:: Records for the task

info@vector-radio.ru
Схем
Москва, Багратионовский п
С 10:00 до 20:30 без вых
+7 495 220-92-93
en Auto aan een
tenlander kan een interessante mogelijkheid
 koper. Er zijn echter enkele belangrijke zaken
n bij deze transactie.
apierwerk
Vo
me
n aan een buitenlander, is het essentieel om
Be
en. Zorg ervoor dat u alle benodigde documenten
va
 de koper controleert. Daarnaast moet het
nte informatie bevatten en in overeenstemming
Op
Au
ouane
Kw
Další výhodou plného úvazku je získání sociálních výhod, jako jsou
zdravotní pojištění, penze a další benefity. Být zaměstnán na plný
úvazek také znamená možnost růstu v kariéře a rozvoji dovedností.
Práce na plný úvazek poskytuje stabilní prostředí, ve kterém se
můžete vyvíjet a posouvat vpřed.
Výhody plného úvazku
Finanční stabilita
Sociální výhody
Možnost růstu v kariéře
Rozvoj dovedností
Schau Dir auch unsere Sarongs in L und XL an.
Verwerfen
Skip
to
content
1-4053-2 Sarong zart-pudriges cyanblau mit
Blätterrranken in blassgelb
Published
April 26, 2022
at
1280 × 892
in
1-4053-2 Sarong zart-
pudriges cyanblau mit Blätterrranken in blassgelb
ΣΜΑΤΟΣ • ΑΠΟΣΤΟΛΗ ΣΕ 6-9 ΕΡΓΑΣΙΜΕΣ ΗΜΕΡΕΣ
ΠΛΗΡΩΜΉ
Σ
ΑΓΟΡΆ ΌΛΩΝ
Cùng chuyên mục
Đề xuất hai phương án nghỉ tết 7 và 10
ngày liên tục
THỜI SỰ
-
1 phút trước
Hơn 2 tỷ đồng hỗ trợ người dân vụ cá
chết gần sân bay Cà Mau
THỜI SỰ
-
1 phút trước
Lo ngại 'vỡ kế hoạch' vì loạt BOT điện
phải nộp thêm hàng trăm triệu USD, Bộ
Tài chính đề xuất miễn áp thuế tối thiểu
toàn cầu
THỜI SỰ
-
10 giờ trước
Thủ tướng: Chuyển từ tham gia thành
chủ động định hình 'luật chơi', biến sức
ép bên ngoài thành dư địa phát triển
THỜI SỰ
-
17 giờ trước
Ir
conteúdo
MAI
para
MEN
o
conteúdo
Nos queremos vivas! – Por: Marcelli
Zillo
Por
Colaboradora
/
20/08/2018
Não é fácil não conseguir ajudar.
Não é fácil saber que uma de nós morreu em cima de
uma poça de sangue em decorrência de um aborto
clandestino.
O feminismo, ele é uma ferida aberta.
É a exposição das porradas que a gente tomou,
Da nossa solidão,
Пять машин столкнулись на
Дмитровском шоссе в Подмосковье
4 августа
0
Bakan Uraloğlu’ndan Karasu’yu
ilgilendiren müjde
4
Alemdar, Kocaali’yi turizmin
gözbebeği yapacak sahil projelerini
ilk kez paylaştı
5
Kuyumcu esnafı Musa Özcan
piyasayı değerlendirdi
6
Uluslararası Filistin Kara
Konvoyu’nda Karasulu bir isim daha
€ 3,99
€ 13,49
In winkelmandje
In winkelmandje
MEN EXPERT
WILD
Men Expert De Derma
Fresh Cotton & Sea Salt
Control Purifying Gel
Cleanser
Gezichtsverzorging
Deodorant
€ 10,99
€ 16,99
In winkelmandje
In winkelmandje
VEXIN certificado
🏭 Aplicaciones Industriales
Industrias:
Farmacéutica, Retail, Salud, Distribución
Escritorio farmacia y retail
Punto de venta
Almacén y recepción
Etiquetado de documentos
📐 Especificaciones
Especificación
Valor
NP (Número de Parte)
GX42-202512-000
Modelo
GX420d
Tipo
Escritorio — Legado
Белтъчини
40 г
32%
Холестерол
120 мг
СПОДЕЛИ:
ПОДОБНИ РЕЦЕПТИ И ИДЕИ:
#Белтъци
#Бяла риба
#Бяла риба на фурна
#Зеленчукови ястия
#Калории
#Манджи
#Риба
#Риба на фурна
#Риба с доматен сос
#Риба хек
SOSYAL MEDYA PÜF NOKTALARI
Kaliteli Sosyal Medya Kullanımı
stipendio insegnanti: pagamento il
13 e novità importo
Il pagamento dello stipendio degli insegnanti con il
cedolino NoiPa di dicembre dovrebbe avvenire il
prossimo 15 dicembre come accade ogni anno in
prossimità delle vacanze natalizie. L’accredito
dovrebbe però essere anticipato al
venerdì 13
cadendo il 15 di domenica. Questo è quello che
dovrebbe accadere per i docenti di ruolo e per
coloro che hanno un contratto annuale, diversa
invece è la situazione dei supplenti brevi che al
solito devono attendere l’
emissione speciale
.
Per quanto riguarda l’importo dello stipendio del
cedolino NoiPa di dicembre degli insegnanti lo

::::

Put the text from all the rows into one JSON list of strings, with each line as its own string and blank lines skipped.

■ Exercise output ■
[
  "info@vector-radio.ru",
  "Схем",
  "Москва, Багратионовский п",
  "С 10:00 до 20:30 без вых",
  "+7 495 220-92-93",
  "en Auto aan een",
  "tenlander kan een interessante mogelijkheid",
  " koper. Er zijn echter enkele belangrijke zaken",
  "n bij deze transactie.",
  "apierwerk",
  "Vo",
  "me",
  "n aan een buitenlander, is het essentieel om",
  "Be",
  "en. Zorg ervoor dat u alle benodigde documenten",
  "va",
  " de koper controleert. Daarnaast moet het",
  "nte informatie bevatten en in overeenstemming",
  "Op",
  "Au",
  "ouane",
  "Kw",
  "Další výhodou plného úvazku je získání sociálních výhod, jako jsou",
  "zdravotní pojištění, penze a další benefity. Být zaměstnán na plný",
  "úvazek také znamená možnost růstu v kariéře a rozvoji dovedností.",
  "Práce na plný úvazek poskytuje stabilní prostředí, ve kterém se",
  "můžete vyvíjet a posouvat vpřed.",
  "Výhody plného úvazku",
  "Finanční stabilita",
  "Sociální výhody",
  "Možnost růstu v kariéře",
  "Rozvoj dovedností",
  "Schau Dir auch unsere Sarongs in L und XL an.",
  "Verwerfen",
  "Skip",
  "to",
  "content",
  "1-4053-2 Sarong zart-pudriges cyanblau mit",
  "Blätterrranken in blassgelb",
  "Published",
  "April 26, 2022",
  "at",
  "1280 × 892",
  "in",
  "1-4053-2 Sarong zart-",
  "pudriges cyanblau mit Blätterrranken in blassgelb",
  "ΣΜΑΤΟΣ • ΑΠΟΣΤΟΛΗ ΣΕ 6-9 ΕΡΓΑΣΙΜΕΣ ΗΜΕΡΕΣ",
  "ΠΛΗΡΩΜΉ",
  "Σ",
  "ΑΓΟΡΆ ΌΛΩΝ",
  "Cùng chuyên mục",
  "Đề xuất hai phương án nghỉ tết 7 và 10",
  "ngày liên tục",
  "THỜI SỰ",
  "-",
  "1 phút trước",
  "Hơn 2 tỷ đồng hỗ trợ người dân vụ cá",
  "chết gần sân bay Cà Mau",
  "THỜI SỰ",
  "-",
  "1 phút trước",
  "Lo ngại 'vỡ kế hoạch' vì loạt BOT điện",
  "phải nộp thêm hàng trăm triệu USD, Bộ",
  "Tài chính đề xuất miễn áp thuế tối thiểu",
  "toàn cầu",
  "THỜI SỰ",
  "-",
  "10 giờ trước",
  "Thủ tướng: Chuyển từ tham gia thành",
  "chủ động định hình 'luật chơi', biến sức",
  "ép bên ngoài thành dư địa phát triển",
  "THỜI SỰ",
  "-",
  "17 giờ trước",
  "Ir",
  "conteúdo",
  "MAI",
  "para",
  "MEN",
  "o",
  "conteúdo",
  "Nos queremos vivas! – Por: Marcelli",
  "Zillo",
  "Por",
  "Colaboradora",
  "/",
  "20/08/2018",
  "Não é fácil não conseguir ajudar.",
  "Não é fácil saber que uma de nós morreu em cima de",
  "uma poça de sangue em decorrência de um aborto",
  "clandestino.",
  "O feminismo, ele é uma ferida aberta.",
  "É a exposição das porradas que a gente tomou,",
  "Da nossa solidão,",
  "Пять машин столкнулись на",
  "Дмитровском шоссе в Подмосковье",
  "4 августа",
  "0",
  "Bakan Uraloğlu’ndan Karasu’yu",
  "ilgilendiren müjde",
  "4",
  "Alemdar, Kocaali’yi turizmin",
  "gözbebeği yapacak sahil projelerini",
  "ilk kez paylaştı",
  "5",
  "Kuyumcu esnafı Musa Özcan",
  "piyasayı değerlendirdi",
  "6",
  "Uluslararası Filistin Kara",
  "Konvoyu’nda Karasulu bir isim daha",
  "€ 3,99",
  "€ 13,49",
  "In winkelmandje",
  "In winkelmandje",
  "MEN EXPERT",
  "WILD",
  "Men Expert De Derma",
  "Fresh Cotton & Sea Salt",
  "Control Purifying Gel",
  "Cleanser",
  "Gezichtsverzorging",
  "Deodorant",
  "€ 10,99",
  "€ 16,99",
  "In winkelmandje",
  "In winkelmandje",
  "VEXIN certificado",
  "🏭 Aplicaciones Industriales",
  "Industrias:",
  "Farmacéutica, Retail, Salud, Distribución",
  "Escritorio farmacia y retail",
  "Punto de venta",
  "Almacén y recepción",
  "Etiquetado de documentos",
  "📐 Especificaciones",
  "Especificación",
  "Valor",
  "NP (Número de Parte)",
  "GX42-202512-000",
  "Modelo",
  "GX420d",
  "Tipo",
  "Escritorio — Legado",
  "Белтъчини",
  "40 г",
  "32%",
  "Холестерол",
  "120 мг",
  "СПОДЕЛИ:",
  "ПОДОБНИ РЕЦЕПТИ И ИДЕИ:",
  "#Белтъци",
  "#Бяла риба",
  "#Бяла риба на фурна",
  "#Зеленчукови ястия",
  "#Калории",
  "#Манджи",
  "#Риба",
  "#Риба на фурна",
  "#Риба с доматен сос",
  "#Риба хек",
  "SOSYAL MEDYA PÜF NOKTALARI",
  "Kaliteli Sosyal Medya Kullanımı",
  "stipendio insegnanti: pagamento il",
  "13 e novità importo",
  "Il pagamento dello stipendio degli insegnanti con il",
  "cedolino NoiPa di dicembre dovrebbe avvenire il",
  "prossimo 15 dicembre come accade ogni anno in",
  "prossimità delle vacanze natalizie. L’accredito",
  "dovrebbe però essere anticipato al",
  "venerdì 13",
  "cadendo il 15 di domenica. Questo è quello che",
  "dovrebbe accadere per i docenti di ruolo e per",
  "coloro che hanno un contratto annuale, diversa",
  "invece è la situazione dei supplenti brevi che al",
  "solito devono attendere l’",
  "emissione speciale",
  ".",
  "Per quanto riguarda l’importo dello stipendio del",
  "cedolino NoiPa di dicembre degli insegnanti lo"
]